WHAT YOU NEED TO DO »
Could you please return each line of the data that has the word "Kobler"?

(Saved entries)
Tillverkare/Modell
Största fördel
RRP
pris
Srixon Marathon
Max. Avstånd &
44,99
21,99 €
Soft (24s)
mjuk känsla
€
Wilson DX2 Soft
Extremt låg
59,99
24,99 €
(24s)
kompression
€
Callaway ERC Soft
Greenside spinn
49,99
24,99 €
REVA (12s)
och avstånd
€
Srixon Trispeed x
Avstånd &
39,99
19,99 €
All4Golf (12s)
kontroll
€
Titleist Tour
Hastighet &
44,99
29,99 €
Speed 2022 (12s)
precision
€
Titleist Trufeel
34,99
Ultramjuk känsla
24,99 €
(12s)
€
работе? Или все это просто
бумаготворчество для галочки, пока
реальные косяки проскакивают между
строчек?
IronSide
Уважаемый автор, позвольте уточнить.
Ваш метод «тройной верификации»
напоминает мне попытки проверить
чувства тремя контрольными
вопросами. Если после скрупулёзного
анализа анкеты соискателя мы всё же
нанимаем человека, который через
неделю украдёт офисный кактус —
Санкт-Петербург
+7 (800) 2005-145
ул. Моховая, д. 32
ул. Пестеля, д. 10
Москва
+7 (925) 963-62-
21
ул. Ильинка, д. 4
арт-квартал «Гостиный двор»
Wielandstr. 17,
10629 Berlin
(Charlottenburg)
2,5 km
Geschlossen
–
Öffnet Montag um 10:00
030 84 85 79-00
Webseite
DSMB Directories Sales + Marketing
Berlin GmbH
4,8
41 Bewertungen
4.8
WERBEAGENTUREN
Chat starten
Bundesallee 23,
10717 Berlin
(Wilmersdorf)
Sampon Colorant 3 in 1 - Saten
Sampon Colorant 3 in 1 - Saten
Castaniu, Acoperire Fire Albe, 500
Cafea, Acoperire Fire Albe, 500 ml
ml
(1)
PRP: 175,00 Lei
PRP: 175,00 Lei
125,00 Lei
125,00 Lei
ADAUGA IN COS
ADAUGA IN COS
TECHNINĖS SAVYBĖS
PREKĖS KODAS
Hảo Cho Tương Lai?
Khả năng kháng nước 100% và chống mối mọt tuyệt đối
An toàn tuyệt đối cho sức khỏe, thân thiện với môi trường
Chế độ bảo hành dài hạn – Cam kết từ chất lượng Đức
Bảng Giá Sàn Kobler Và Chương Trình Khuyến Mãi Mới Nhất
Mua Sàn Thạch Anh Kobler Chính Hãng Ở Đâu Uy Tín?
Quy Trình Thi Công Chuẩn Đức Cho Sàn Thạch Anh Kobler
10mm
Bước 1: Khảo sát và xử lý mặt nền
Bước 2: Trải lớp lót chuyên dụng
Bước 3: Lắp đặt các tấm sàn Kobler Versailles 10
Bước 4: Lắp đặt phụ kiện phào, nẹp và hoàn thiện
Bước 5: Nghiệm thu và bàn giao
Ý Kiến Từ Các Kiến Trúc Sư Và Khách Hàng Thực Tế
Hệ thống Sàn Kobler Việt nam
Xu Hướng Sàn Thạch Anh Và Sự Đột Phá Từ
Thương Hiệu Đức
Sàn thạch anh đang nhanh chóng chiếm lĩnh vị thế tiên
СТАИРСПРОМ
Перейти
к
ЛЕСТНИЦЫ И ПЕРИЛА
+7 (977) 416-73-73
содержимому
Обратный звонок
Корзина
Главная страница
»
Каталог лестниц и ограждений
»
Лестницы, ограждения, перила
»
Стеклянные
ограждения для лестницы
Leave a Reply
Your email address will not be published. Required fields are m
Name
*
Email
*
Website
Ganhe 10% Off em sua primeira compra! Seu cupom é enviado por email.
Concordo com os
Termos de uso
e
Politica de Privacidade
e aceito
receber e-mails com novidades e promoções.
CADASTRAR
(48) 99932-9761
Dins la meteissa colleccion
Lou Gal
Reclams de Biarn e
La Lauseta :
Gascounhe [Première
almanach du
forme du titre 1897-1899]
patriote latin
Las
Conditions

ANSWER TO THIS PROBLEM »
Bảng Giá Sàn Kobler Và Chương Trình Khuyến Mãi Mới Nhất
Mua Sàn Thạch Anh Kobler Chính Hãng Ở Đâu Uy Tín?
Quy Trình Thi Công Chuẩn Đức Cho Sàn Thạch Anh Kobler
Bước 3: Lắp đặt các tấm sàn Kobler Versailles 10
Hệ thống Sàn Kobler Việt nam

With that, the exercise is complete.